#### [DATA]

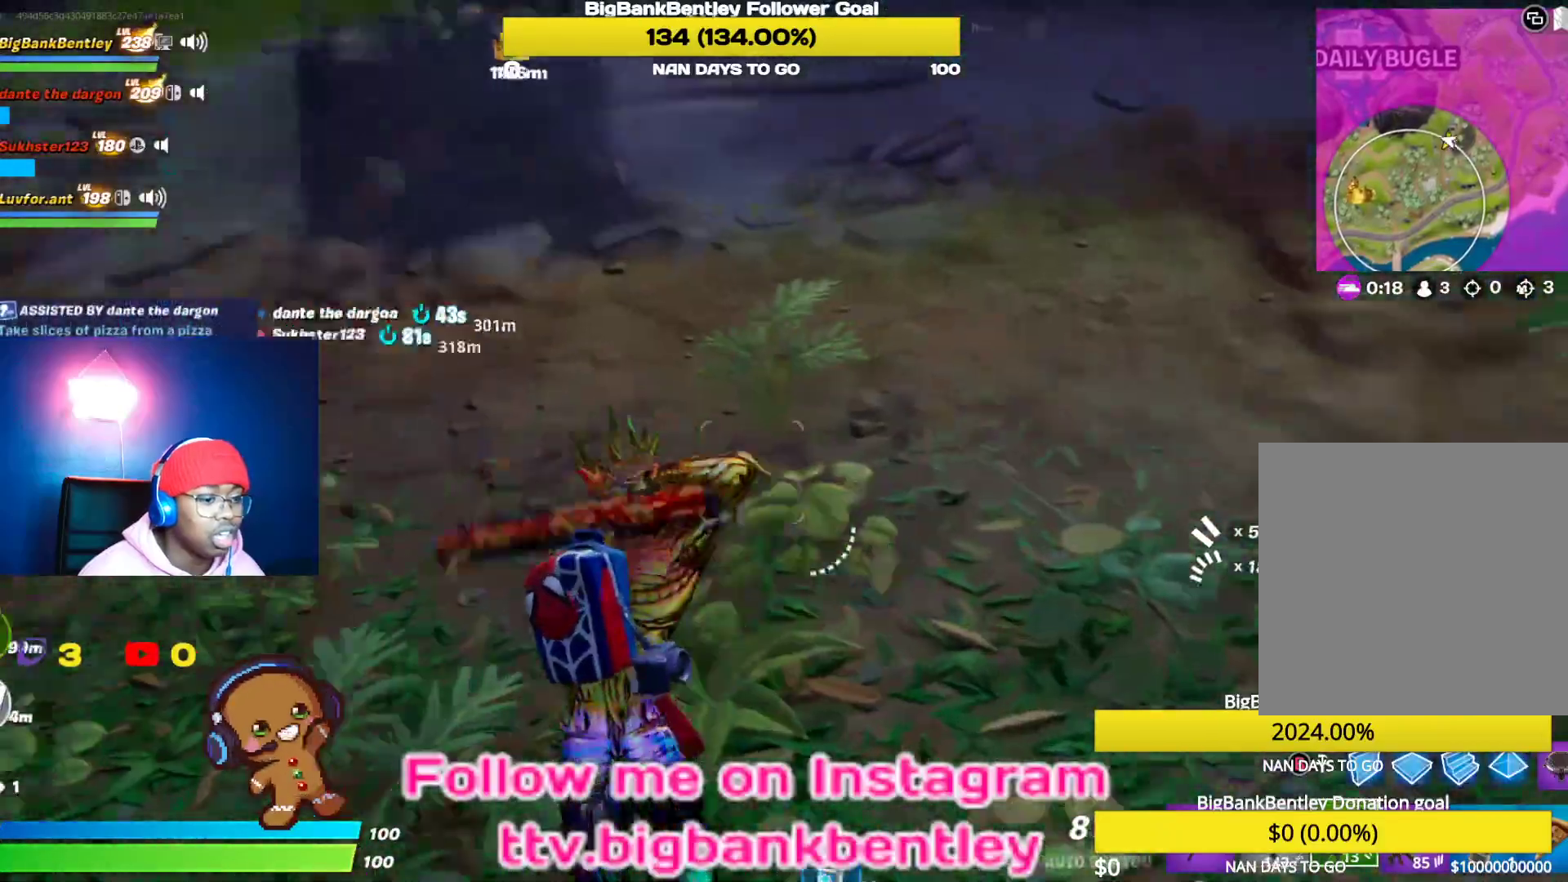
{"buttons": [], "left_stick": "up", "right_stick": "up-left", "events": [[83, "right_stick", "up-left"]]}
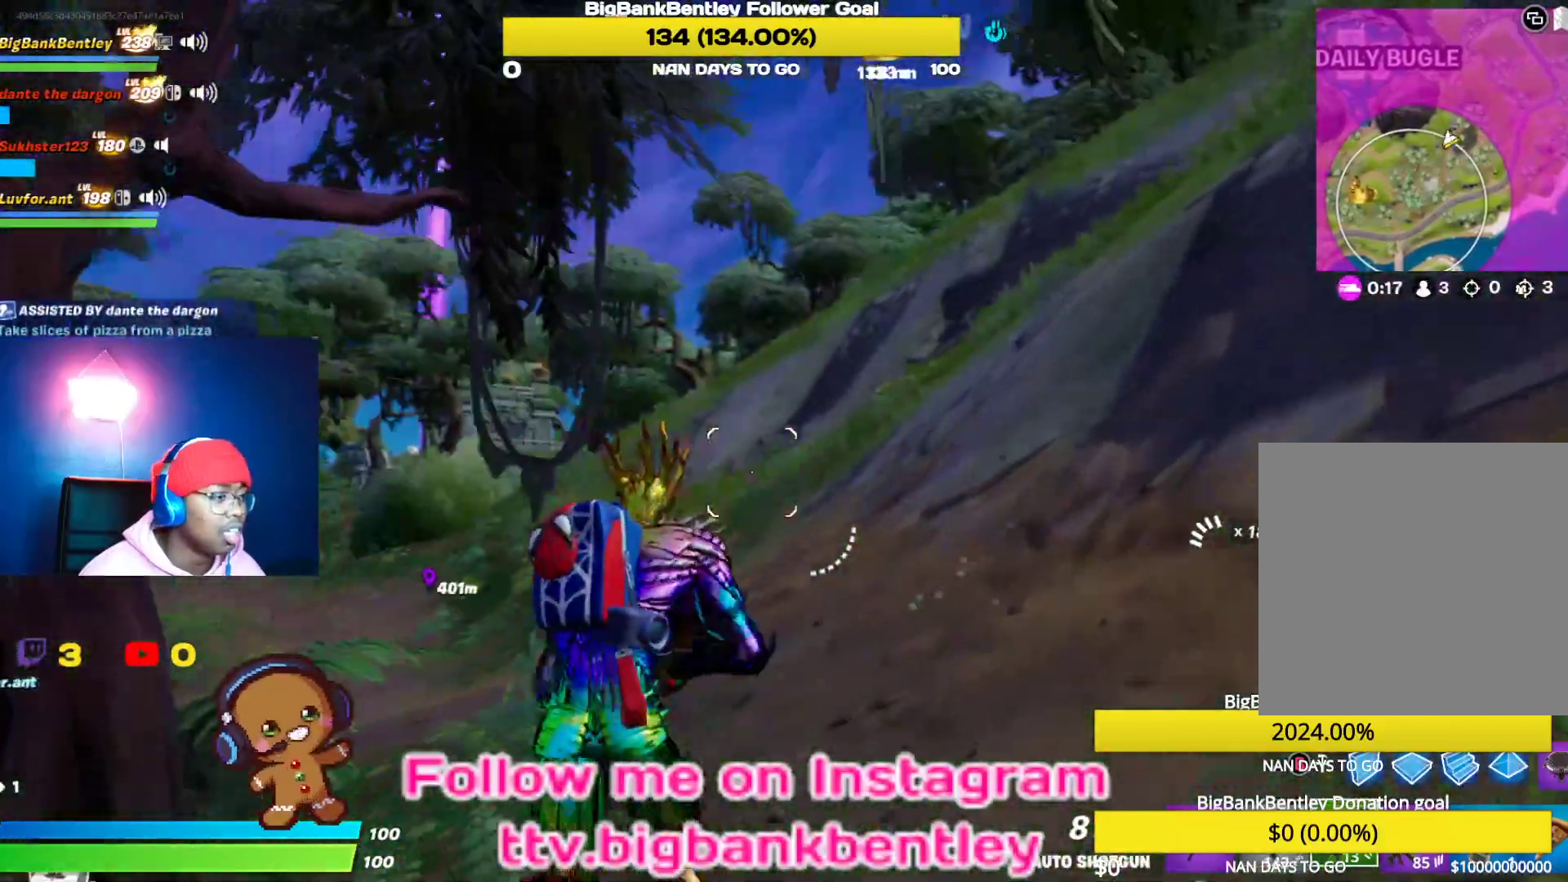
{"buttons": [], "left_stick": "up", "right_stick": "down-right", "events": [[33, "R1", "down"], [133, "R1", "up"], [150, "right_stick", "left"], [317, "right_stick", "center"], [433, "right_stick", "down"], [500, "right_stick", "down-right"]]}
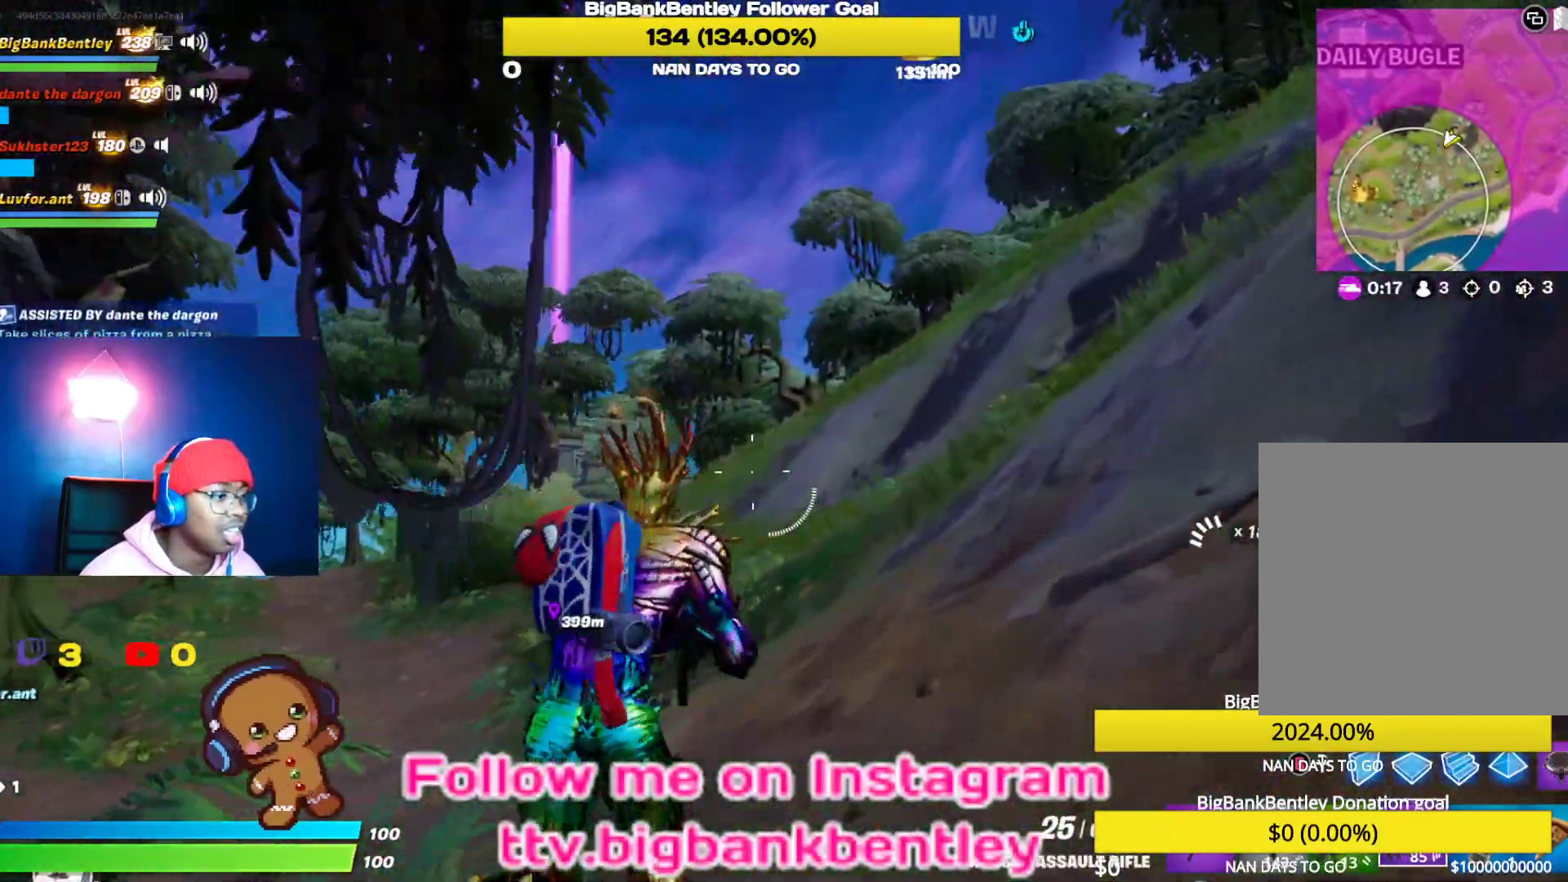
{"buttons": [], "left_stick": "up", "right_stick": "down", "events": [[267, "right_stick", "down"]]}
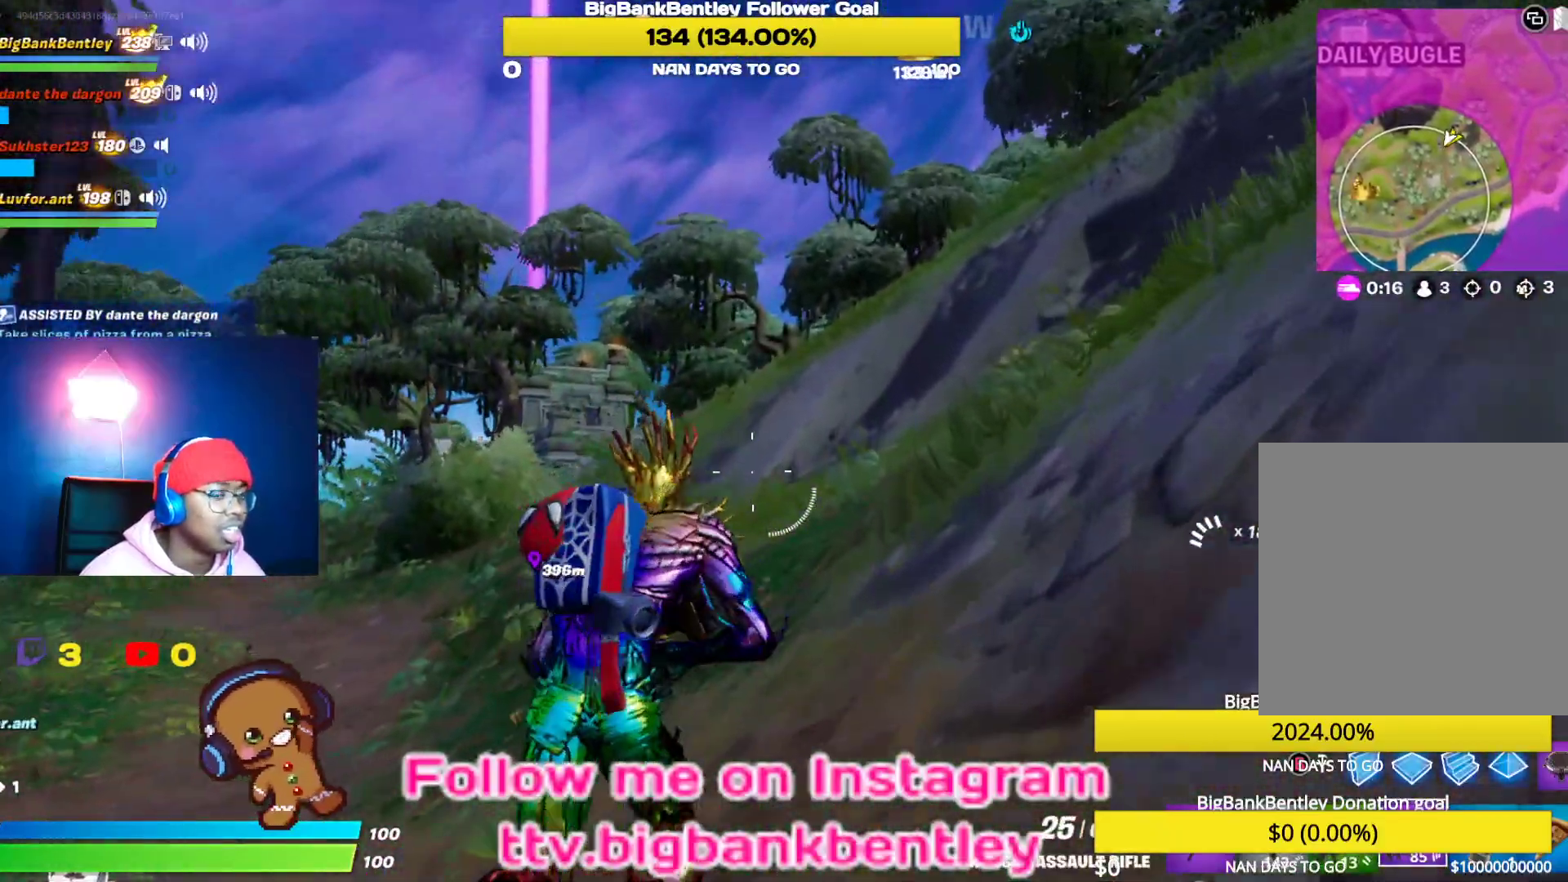
{"buttons": [], "left_stick": "up", "right_stick": "center", "events": [[50, "right_stick", "center"]]}
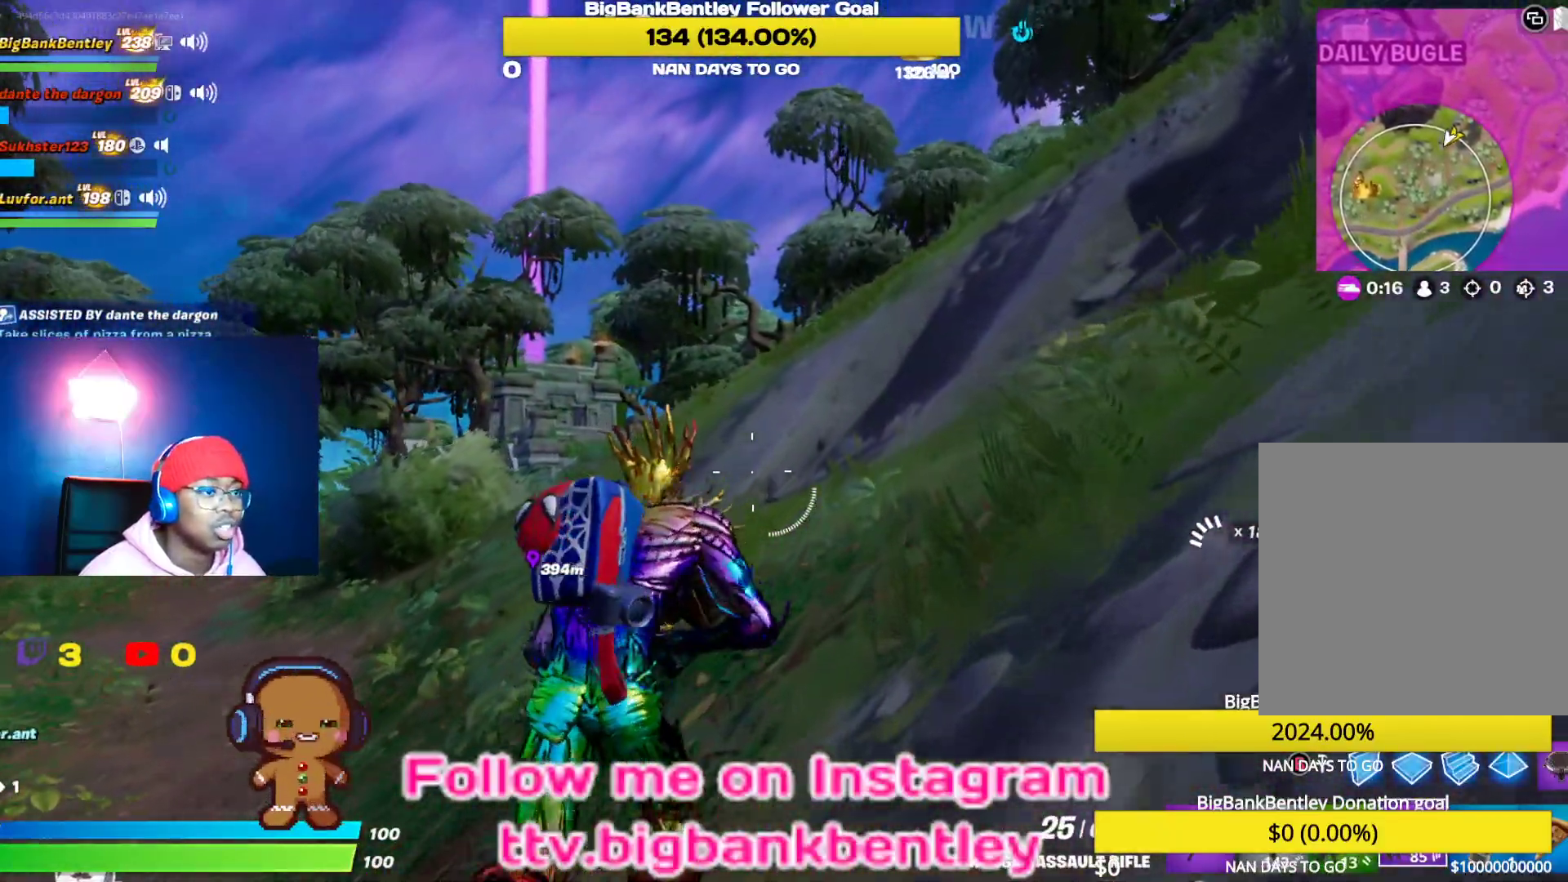
{"buttons": [], "left_stick": "up", "right_stick": "center", "events": [[67, "right_stick", "left"], [117, "right_stick", "up-left"], [250, "right_stick", "center"]]}
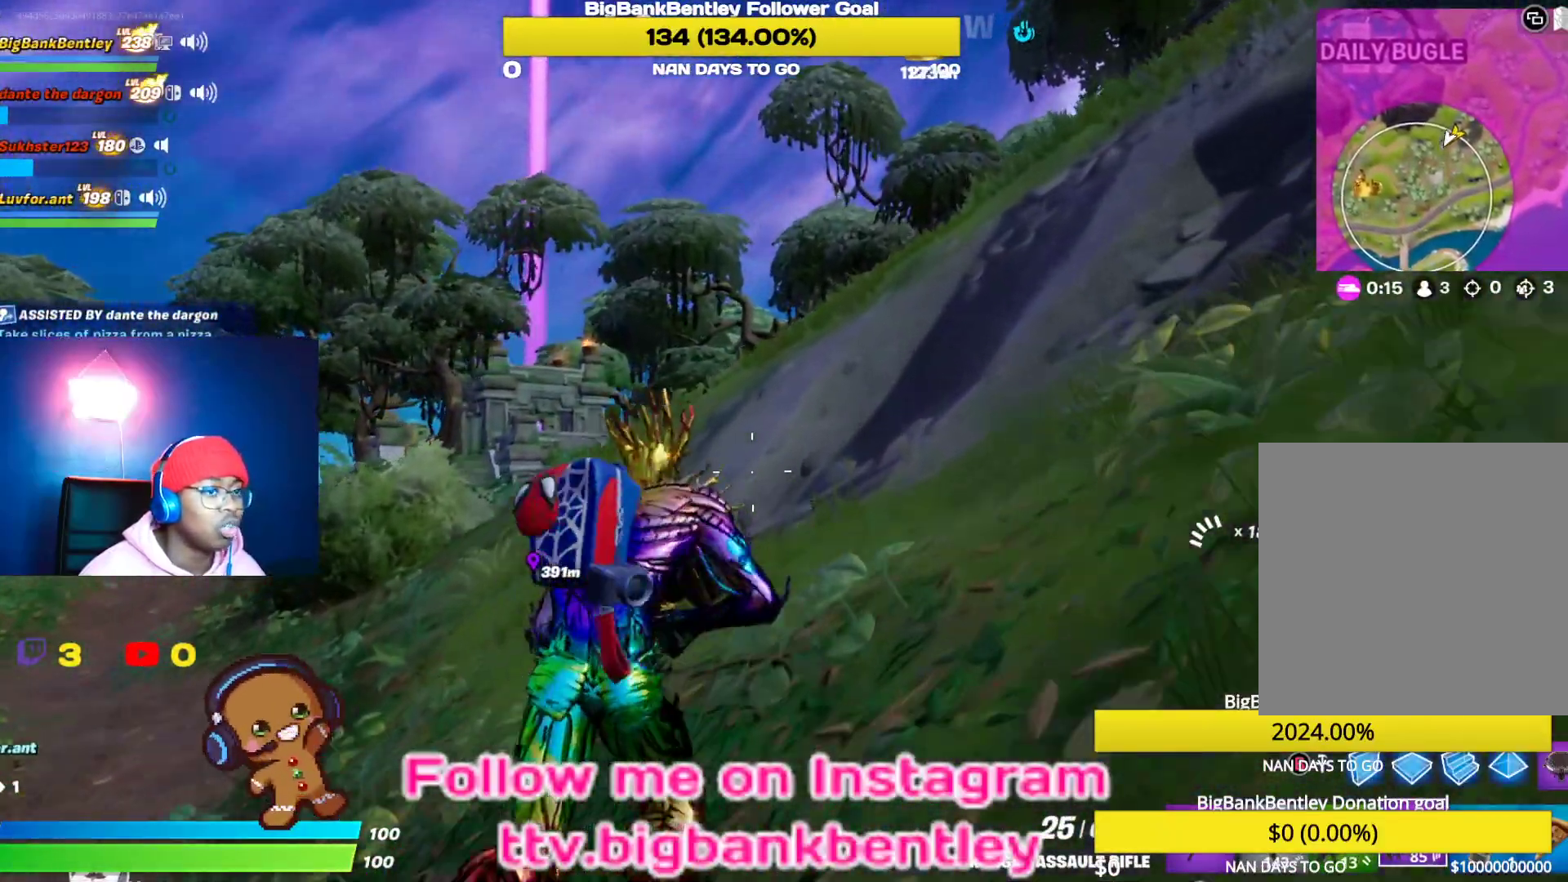
{"buttons": [], "left_stick": "up", "right_stick": "left", "events": [[33, "right_stick", "left"]]}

#### [PROBLEM STATEMENT]
Pictures aside, return all of the material exactly as written.

#### [COMPLETED EXERCISE]
{"buttons": [], "left_stick": "up", "right_stick": "up-left", "events": [[83, "right_stick", "up-left"]]}
{"buttons": [], "left_stick": "up", "right_stick": "down-right", "events": [[33, "R1", "down"], [133, "R1", "up"], [150, "right_stick", "left"], [317, "right_stick", "center"], [433, "right_stick", "down"], [500, "right_stick", "down-right"]]}
{"buttons": [], "left_stick": "up", "right_stick": "down", "events": [[267, "right_stick", "down"]]}
{"buttons": [], "left_stick": "up", "right_stick": "center", "events": [[50, "right_stick", "center"]]}
{"buttons": [], "left_stick": "up", "right_stick": "center", "events": [[67, "right_stick", "left"], [117, "right_stick", "up-left"], [250, "right_stick", "center"]]}
{"buttons": [], "left_stick": "up", "right_stick": "left", "events": [[33, "right_stick", "left"]]}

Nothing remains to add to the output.